Meeting the Philippine tarsier (Tarsius syrichta), one of the smallest primates, is a must when visiting the island of Bohol. Why? First, Philippine tarsiers are considered endangered animals. Second, they are endemic in the southern Philippines islands of Bohol, Samar, Leyte, and in Mindanao. Third, they have the largest eye-to-body ratio of all mammals that makes them so adorable.
Get to know the Philippine Tarsier
Here are some fascinating facts about the Philippine Tarsier
- They are nocturnal creatures and should not be disturbed at any time of the day
- They are shy and easily get stressed/nervous
- They commit suicide during captivity due to trauma from touching and loud noise
- They thrive mostly in secondary forests and dense patches or thickets of bush, tall grass and bamboo
- On average, it weighs only about 120 grams and no more than 100 millimetres in height
- Their tail considerably longer than its body (189 to 293 millimetres for males)

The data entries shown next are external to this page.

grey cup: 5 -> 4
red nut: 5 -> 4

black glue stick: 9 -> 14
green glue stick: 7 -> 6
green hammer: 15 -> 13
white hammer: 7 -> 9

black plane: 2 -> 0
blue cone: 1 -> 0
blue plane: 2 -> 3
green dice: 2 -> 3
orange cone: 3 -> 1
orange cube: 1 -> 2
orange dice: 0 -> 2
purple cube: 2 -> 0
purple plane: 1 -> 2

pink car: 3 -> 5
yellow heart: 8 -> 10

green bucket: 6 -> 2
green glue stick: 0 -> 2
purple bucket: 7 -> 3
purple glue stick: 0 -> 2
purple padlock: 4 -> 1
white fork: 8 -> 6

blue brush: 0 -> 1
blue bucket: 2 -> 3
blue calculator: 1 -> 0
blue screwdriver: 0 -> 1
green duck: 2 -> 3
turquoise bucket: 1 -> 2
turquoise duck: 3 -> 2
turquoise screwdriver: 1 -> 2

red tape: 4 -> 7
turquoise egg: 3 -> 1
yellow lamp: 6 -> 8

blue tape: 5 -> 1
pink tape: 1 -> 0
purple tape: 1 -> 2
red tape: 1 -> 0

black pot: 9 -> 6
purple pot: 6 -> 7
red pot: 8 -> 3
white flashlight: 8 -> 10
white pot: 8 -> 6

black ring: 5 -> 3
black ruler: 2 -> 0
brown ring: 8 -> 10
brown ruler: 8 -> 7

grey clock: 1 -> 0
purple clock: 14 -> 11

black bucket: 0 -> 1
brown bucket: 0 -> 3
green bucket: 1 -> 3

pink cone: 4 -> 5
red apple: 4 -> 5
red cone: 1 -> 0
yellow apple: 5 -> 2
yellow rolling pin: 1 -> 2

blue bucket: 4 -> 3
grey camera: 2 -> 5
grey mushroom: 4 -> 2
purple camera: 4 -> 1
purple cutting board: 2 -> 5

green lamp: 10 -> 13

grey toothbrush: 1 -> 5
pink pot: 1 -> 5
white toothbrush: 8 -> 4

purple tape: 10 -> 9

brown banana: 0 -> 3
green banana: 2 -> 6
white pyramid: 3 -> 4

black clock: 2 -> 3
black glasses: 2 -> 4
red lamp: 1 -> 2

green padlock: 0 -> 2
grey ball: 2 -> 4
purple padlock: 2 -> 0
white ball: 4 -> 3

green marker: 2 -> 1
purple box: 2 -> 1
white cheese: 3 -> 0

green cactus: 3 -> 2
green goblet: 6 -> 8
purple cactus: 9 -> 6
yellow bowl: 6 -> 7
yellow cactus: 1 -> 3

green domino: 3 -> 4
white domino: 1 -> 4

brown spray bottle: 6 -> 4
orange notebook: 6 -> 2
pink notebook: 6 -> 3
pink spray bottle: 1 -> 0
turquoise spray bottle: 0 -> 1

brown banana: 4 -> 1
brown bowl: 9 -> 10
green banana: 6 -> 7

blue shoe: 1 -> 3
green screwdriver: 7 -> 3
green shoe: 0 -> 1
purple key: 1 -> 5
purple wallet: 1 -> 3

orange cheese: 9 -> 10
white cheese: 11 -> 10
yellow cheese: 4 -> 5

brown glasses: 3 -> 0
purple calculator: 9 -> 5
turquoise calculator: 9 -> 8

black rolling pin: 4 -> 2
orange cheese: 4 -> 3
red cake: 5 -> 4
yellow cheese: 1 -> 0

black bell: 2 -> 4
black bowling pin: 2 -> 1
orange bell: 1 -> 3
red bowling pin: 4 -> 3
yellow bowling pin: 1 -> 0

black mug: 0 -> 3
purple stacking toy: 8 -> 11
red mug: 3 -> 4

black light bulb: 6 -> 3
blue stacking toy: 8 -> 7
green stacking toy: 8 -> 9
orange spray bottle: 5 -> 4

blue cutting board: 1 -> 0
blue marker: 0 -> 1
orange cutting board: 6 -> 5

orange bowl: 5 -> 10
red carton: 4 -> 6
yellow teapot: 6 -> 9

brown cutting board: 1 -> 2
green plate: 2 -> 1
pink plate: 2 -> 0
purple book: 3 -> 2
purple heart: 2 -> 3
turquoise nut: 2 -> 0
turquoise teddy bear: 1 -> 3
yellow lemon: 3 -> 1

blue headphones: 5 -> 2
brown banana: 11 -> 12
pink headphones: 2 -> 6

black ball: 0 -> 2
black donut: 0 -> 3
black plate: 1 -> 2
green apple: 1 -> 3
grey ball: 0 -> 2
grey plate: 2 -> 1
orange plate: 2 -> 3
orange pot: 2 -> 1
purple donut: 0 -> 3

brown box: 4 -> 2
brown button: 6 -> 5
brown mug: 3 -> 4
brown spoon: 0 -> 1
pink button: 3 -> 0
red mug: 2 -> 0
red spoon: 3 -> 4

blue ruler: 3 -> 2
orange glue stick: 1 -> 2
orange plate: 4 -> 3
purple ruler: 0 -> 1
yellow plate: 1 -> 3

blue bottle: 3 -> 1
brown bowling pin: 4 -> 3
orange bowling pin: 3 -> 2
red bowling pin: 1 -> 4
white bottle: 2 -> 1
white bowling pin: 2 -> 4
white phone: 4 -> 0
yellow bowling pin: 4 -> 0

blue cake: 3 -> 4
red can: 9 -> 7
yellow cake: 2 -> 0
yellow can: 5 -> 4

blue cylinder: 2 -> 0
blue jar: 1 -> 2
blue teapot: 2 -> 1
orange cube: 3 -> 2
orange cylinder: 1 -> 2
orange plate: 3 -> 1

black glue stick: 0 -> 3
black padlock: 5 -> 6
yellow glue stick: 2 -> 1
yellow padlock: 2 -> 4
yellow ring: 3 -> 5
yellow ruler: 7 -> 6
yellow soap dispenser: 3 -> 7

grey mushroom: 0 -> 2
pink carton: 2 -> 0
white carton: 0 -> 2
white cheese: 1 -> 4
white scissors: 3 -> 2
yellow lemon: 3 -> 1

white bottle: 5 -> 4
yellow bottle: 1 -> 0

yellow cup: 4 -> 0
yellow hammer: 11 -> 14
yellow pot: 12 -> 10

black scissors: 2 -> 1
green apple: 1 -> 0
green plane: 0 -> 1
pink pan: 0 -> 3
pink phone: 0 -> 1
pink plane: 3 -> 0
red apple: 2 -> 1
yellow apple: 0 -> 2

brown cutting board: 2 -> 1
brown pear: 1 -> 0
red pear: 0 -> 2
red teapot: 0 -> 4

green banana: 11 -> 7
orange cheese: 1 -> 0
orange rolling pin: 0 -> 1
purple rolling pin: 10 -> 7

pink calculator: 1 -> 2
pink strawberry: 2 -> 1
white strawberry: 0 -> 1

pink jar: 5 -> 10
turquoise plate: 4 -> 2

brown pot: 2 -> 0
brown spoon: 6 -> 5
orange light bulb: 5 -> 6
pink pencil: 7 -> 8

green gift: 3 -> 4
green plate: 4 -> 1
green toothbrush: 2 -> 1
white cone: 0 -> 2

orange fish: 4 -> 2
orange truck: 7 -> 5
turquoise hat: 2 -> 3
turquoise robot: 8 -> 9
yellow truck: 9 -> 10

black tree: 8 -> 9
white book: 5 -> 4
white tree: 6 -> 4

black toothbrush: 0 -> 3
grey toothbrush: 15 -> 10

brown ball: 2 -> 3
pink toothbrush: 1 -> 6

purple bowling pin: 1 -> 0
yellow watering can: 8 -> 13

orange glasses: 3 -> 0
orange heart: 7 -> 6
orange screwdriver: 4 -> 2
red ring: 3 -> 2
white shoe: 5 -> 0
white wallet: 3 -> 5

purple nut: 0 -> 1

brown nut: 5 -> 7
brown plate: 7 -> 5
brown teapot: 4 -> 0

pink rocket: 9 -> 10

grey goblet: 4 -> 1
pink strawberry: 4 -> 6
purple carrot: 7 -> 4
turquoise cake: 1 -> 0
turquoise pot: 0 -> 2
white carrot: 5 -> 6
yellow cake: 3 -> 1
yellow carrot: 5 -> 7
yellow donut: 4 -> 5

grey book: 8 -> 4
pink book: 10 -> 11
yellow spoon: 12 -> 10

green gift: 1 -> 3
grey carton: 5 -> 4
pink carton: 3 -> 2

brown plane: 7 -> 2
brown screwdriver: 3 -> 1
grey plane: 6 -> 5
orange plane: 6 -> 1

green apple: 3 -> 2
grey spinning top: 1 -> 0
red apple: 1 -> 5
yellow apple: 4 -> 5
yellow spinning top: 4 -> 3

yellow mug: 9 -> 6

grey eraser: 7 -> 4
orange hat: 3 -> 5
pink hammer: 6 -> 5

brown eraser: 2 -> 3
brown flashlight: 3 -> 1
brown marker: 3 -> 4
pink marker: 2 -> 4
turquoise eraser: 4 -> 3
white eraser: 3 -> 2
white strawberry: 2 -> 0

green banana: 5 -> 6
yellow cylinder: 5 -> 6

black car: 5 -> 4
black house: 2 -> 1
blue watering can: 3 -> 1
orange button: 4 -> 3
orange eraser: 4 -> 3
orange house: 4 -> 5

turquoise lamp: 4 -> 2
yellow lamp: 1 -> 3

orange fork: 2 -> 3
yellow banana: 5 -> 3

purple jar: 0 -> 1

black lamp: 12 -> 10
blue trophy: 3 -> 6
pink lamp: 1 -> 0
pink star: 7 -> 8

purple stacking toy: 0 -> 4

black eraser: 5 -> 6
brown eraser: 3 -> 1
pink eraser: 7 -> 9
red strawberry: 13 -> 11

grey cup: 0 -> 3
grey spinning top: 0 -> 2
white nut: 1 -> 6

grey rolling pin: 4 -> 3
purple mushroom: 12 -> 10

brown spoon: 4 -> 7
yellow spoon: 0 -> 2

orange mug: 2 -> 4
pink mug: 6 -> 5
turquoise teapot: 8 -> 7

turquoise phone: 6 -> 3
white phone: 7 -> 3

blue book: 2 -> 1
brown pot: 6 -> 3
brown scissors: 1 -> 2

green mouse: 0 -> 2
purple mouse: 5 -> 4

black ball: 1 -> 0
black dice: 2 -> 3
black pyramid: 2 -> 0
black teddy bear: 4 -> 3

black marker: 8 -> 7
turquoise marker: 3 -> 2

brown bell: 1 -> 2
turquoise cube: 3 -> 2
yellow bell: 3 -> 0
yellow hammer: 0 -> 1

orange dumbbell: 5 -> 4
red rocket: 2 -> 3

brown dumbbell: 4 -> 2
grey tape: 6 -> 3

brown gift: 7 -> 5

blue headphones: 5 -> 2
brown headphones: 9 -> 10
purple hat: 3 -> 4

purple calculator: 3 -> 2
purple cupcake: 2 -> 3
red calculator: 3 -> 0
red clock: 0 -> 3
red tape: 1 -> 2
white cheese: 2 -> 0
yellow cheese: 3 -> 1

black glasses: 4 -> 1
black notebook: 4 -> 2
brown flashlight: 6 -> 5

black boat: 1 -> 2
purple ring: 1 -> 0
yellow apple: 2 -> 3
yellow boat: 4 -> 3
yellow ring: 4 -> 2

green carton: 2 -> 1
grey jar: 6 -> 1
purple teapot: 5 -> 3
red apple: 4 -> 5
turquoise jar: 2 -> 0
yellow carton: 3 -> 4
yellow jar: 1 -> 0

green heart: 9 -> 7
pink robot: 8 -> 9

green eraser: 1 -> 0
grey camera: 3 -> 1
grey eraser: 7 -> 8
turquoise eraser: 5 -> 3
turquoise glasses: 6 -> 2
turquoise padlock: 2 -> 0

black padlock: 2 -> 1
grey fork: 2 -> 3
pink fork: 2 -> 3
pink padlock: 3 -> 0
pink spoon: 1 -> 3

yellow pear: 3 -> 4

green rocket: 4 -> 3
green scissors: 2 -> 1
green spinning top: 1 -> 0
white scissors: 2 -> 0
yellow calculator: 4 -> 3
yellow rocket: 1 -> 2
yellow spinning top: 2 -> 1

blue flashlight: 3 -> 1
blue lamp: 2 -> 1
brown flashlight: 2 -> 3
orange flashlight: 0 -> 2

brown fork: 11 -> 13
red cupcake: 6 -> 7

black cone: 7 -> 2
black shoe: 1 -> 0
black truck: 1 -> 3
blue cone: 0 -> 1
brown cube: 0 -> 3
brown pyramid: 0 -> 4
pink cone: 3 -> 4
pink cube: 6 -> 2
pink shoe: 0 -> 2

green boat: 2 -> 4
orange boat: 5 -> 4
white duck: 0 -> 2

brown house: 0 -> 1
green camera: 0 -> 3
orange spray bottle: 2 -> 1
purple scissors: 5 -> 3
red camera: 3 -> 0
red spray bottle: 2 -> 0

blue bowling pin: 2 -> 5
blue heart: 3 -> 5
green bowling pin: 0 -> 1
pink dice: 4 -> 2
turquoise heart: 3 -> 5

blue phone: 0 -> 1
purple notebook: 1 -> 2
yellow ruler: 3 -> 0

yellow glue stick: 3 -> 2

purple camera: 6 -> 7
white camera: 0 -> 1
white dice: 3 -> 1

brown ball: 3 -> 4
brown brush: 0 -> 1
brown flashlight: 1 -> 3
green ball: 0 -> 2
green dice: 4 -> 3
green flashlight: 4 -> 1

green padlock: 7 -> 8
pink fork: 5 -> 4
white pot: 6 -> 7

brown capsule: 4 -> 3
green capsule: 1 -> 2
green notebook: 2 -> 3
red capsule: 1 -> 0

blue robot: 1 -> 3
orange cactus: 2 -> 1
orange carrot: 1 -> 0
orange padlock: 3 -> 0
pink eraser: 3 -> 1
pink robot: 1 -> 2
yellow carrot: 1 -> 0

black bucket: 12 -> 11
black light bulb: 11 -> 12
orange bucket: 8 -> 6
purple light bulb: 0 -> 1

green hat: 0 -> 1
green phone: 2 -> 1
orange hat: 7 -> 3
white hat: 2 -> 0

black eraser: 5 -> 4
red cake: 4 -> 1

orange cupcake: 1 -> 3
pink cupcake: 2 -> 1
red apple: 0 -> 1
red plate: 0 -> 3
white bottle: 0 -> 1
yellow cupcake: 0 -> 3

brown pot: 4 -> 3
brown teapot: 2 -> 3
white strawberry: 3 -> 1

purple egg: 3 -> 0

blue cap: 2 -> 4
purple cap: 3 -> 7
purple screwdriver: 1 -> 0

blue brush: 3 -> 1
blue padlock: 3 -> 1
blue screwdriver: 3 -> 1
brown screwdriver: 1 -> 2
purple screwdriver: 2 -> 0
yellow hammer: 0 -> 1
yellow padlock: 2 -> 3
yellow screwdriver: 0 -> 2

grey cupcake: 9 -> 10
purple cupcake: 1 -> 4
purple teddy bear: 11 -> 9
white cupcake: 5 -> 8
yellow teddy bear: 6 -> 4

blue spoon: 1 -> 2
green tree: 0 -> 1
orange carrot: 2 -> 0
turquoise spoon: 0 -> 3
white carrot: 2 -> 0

- Their tail is an integral component of the animals locomotive system, functioning as a kind pf fifth limb
- Like a monkey, has a flattened face, round skull, erect posture, and haemochorial placenta
- In shape and size, its ears resemble a bat’s
- Their eyes are almost twice as large as those of humans but incapable of seeing from the corners
- Their head, which can rotate up to 180 degrees, enabling it to leap backward with high precision.
- They can cling to branches either vertically or horizontally
- They are territorial; A single tarsier needs at least a hectare of space per individual
- They are insectivores and feed on crickets, beetles, termites and other insects as well as on lizards, small fishes, young birds, frogs and mice crabs, ingesting them live.
- They consumed 10 to 12 grams of food in a single day
Where to meet these little creatures?
During our Bohol Escapade, meeting the Philippine tarsier was included in the Countryside Tour Package we got. On Kuya Jun (our tour driver) chose to bring us to the Philippine Tarsier Sanctuary in Corella. The tarsier sanctuary is the recommended site to visit (there is another viewing centre) when you want to see these little creatures since you can view them in their natural habitat. Plus, it is an institution dedicated to the preservation and scientific researches on the endemic tarsier of Bohol. The sanctuary is also a member of the Philippine Tarsier Foundation, Inc. (PTFI).
On the way to the sanctuary, he told us a lot of information about the tarsier and its discovery. He also told us that if lucky enough, we could have a photo op with the Tarsier man, Sir Carlito himself. However, luck was not in our side that day as Sir Carlito was out of town.
My close encounter with these little creatures reminded me of Star Wars. Tarsiers have an uncanny resemblance to Master Yoda, especially their eyes and ears. So if you are a fan of the Jedi Master, you would probably enjoy watching these tree-dwelling creatures.
Oh by the way, the alternative centre where you can view the tarsiers is the Tarsier Conservation Area near Loboc. However, I have heard that tarsiers there are kept in captivity for public viewing which is hazardous to the animal’s health. They are caged and live miserably. Captive tarsiers have shorter lives and reproduce less compared to those that are in their natural habitat.
So if you want to save the tarsiers and not contribute to the extinction of these little creatures, it is recommended to visit the Philippine Tarsier Sanctuary in Corella instead.